Tech beats blindness at Las Vegas eyewear trade show

por | 9 out, 2013 | Turismo Adaptado | 0 Comentários

When Tyler Moore goes to his local grocery store he has to memorize its layout. He’s legally blind. Items on the bottom shelf are a struggle to see, and forget about seeing the price.

At work, he can’t recognize a colleague coming down the hall. Instead, he goes by identifying features such as clothing or body type.

With eSight’s new eyewear, those struggles are almost gone.

The glasses use a built-in, high-resolution video camera that sends what he sees to an attached controller’s computer where it’s processed and sent back to the lenses, which have miniature light-emitting diode screens.

“He’s actually looking at TV screens where the reprocessed image appears and sends a much better image to his brain and enables him to see,” said Julie Fotheringham, eSight’s vice president of marketing.

Moore, who works in eSight client support, said he wears the glasses all day at work and for activities such as shopping or reading as needed.

“It kind of opens the world up to me and gives me a sense of belonging,” Moore said.

The product launched in Canada last spring, and the company is partnered with Chicago Lighthouse in the United States for distribution in this country.

Welcome to the International Vision Expo &Conference at the Sands Expo and Convention Center through Saturday, where high-tech solutions are rapidly replacing traditional eyewear.

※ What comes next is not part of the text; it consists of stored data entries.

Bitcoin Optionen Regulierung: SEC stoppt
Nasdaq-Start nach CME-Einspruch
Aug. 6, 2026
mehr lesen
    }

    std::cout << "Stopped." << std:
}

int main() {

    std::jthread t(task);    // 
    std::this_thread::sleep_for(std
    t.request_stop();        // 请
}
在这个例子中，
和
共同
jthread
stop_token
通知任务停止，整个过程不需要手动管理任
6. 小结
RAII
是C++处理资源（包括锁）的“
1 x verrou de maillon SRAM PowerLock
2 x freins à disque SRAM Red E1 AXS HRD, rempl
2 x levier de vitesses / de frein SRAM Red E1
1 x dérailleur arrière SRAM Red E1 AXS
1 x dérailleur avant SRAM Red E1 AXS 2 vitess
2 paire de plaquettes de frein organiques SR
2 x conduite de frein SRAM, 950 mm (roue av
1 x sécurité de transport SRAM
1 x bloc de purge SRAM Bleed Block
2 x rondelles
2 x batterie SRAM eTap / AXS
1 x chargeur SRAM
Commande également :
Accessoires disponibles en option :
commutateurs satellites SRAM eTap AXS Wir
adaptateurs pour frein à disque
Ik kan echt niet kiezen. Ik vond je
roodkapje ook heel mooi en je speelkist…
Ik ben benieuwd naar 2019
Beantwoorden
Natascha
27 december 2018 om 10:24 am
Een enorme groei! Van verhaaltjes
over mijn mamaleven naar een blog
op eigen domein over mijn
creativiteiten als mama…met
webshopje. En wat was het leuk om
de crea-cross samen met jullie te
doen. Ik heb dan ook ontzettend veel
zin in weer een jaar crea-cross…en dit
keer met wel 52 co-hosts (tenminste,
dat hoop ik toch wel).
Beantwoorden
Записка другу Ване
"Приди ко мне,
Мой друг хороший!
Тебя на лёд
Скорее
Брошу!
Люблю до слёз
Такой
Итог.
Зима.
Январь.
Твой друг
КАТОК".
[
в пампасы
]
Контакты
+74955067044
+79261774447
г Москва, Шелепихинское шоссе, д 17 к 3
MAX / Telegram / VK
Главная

Thus far, registrations for the three-day expo are tracking 12 percent above last year’s show, which had an attendance of more than 12,000 eye-care professionals and buyers. Almost 450 exhibitors and more than 5,000 brands are represented across 185,000 net square feet. The International Vision Expo is co-owned by Reed Exhibitions and the Vision Council.

A preshow survey found that eye-care professionals primarily attend to source new products, find ideas to help increase profitability and see what’s new in diagnostic and eye-care equipment. The show floor includes products in the 3-D, eyewear and accessories, low vision, medical and scientific, lenses and exam equipment categories. There also is an education component.

“If they come to Vision Expo, they’re probably going to discover something they don’t know,” said Courtney Muller, group vice president for Reed Exhibitions.

Besides eSight, other innovative products filled Vision Monday’s Eye²Zone at the Vision Expo, a new pavilion at the show.

Vergence Labs was showing its smart eyewear, which features a camera and a computer to capture high-defnition video and audio of what the user is experiencing.

“It enables you to capture those moments that you really love without having to stop and think about it and mess up the moment,” software engineer Peter Brook said.

The lenses are electrically activated and change tints as needed to switch between dark and light. The Ephiphany Eyewear line is in production and should be ready for market by December, CEO Erick Miller said.

The emerging technology pavilion also featured a prescription focus-enabled, head-mounted display by Zeiss; a Food and Drug Administration-approved retinal prosthesis; PSiO’s audiovisual stimulation system for relaxation; and Smith Optics’ recon goggles.

Adlens displayed its variable-focus technology for the eyewear industry, called Focuss, which provides a full field of vision to progressive lenses, an 80 percent increase from today’s technology, according to the company. Users turn a dial on the side of the frame and their prescription adjusts to a range of customized power ranges, from distance to intermediate to reading prescriptions. Focuss will be sold in LensCrafters this winter and are expected to be more widely available later in 2014.